4 Narration  et  temps  :  entre  ordre  et  désordre

4.2 Manipulations  temporelles

4.2.1 Une  chronologie  fluctuante

Bien que les récits soient globalement chronologiques, il existe de nombreux exemples de retour en arrière ou d’anticipation, qui menacent quelque peu la linéarité du récit. Dans The Cider House Rules et A Widow for One Year, les analepses et prolepses sont internes à la diégèse, c’est-à-dire que le narrateur procède dans son récit à une rupture de la chronologie de l’histoire en faisant le choix d’organiser les événements à sa guise. Il manifeste ainsi sa présence dans les romans et son autorité sur les faits qu’il relate. A Prayer for Owen Meany contient également de telles ruptures chronologiques mais les « anachronies » les plus probantes sont les prolepses dues à l’oscillation entre diégèse et narration, entre les années 1950-1960 et les années 1980, entre la guerre du Vietnam et l’Administration Reagan.

Les trois romans proposent donc une image quelque peu anamorphosée de la chronologie des événements qui n’en reste pas moins cohérente car elle conserve l’apparence d’une progression ordonnée entre un début et une fin, où bornes temporelles et bornes du roman coïncident. En effet, le début et la fin de l’histoire correspondent à ceux du roman. Mais entre ces deux extrémités, les oscillations entre présent, passé et

futur foisonnent, et ce dès les premières pages des romans. Ainsi, nous retrouvons ce type de phénomène dans The Cider House Rules et A Prayer for Owen Meany où une analepse apparaît juste après l’incipit. Alors que les six premiers paragraphes de The Cider House Rules introduisent l’histoire de l’orphelinat de St Cloud’s et de ses habitants dans les années « 192- »301, le récit débute réellement par l’histoire de cette bourgade du Maine depuis le dix-neuvième siècle : « St. Cloud’s, Maine—the town— had been a logging camp for most of the nineteenth century. »302 Ce retour en arrière permet au narrateur d’expliciter les conditions très particulières de vie dans cette partie des Etats-Unis, où la rigueur météorologique va de pair avec la dureté des activités d’abattage des arbres. Le retour en arrière est peut-être encore plus flagrant dans A Prayer for Owen Meany, roman dans lequel l’incipit s’inscrit dans le présent de la narration, en l’occurrence 1987. L’utilisation subite du prétérit, qui débute dès la fin des paragraphes introductifs, manifeste ce « flashback » et indique clairement au lecteur que débute alors le récit rétrospectif de l’histoire de John et d’Owen :

[…] What faith I have I owe to Owen Meany, a boy I grew up with. It is Owen who made me a believer.
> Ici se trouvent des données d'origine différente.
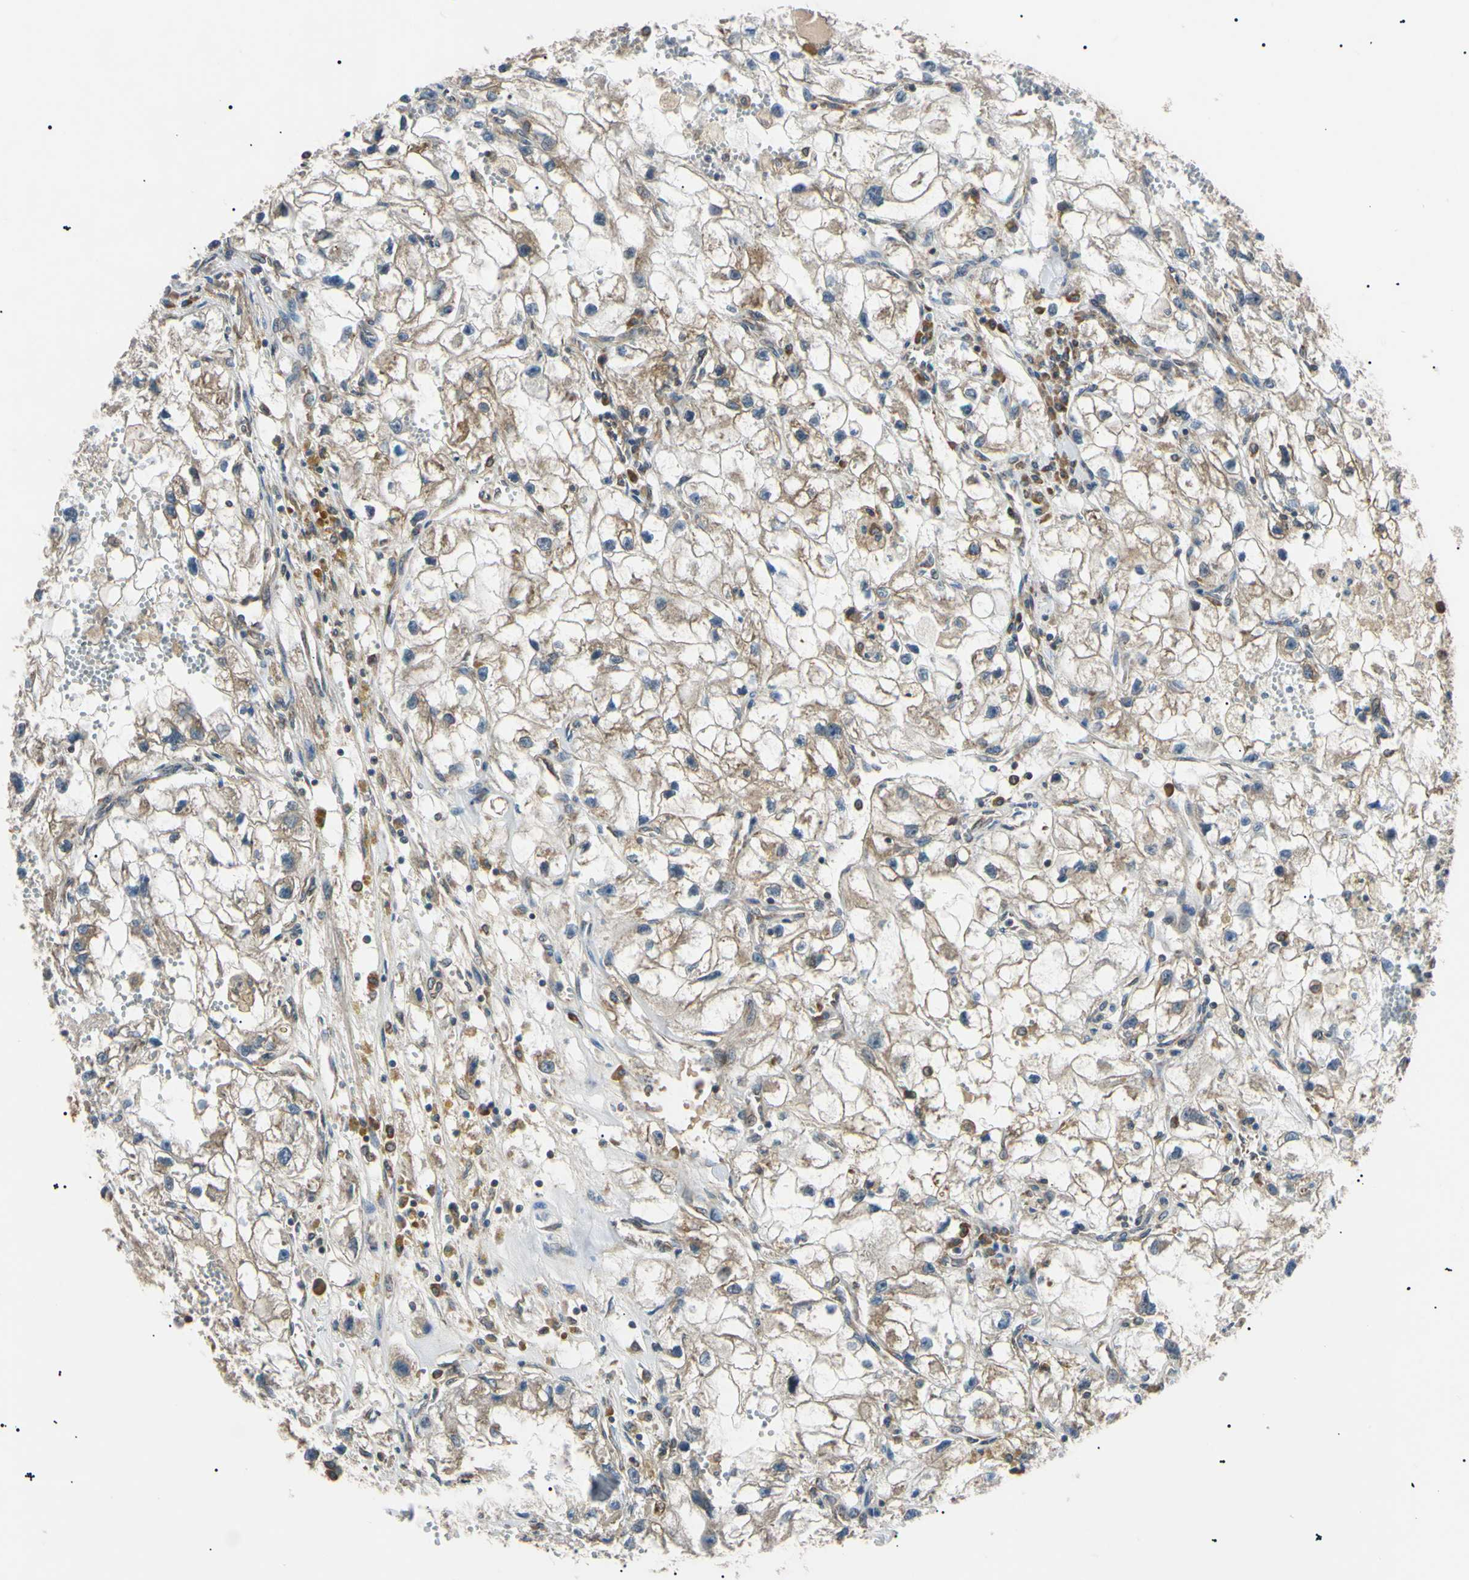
{"staining": {"intensity": "weak", "quantity": ">75%", "location": "cytoplasmic/membranous"}, "tissue": "renal cancer", "cell_type": "Tumor cells", "image_type": "cancer", "snomed": [{"axis": "morphology", "description": "Adenocarcinoma, NOS"}, {"axis": "topography", "description": "Kidney"}], "caption": "Immunohistochemical staining of human renal cancer (adenocarcinoma) exhibits weak cytoplasmic/membranous protein positivity in approximately >75% of tumor cells. (DAB IHC with brightfield microscopy, high magnification).", "gene": "VAPA", "patient": {"sex": "female", "age": 70}}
In Sunday school, we developed a form of entertainment based on abusing Owen Meany […]303

A l’inverse de The Cider House Rules, il n’est à ce stade pas possible pour le lecteur de déterminer l’amplitude exacte de ce retour en arrière puisqu’aucun élément de datation ne lui a encore été fourni. Cependant, la mention de « Sunday School »304 indique explicitement que le narrateur se replonge à l’époque de son enfance. Il est ainsi possible de déterminer que cette analepse concerne tout au plus quelques dizaines d’années car seul un adulte peut faire le récit de ses jeunes années. Un second retour en arrière intervient quelques pages plus loin : « As for my ancestor John Wheelwright, he landed in Boston in 1636, only two years after he bought our town. »305 Cette analepse tient lieu de retour aux origines et vise à installer la famille Wheelwright dans l’Histoire des Etats-Unis en en faisant ainsi une figure importante de la communauté de Gravesend et l’inscrivant dans un statut social privilégié.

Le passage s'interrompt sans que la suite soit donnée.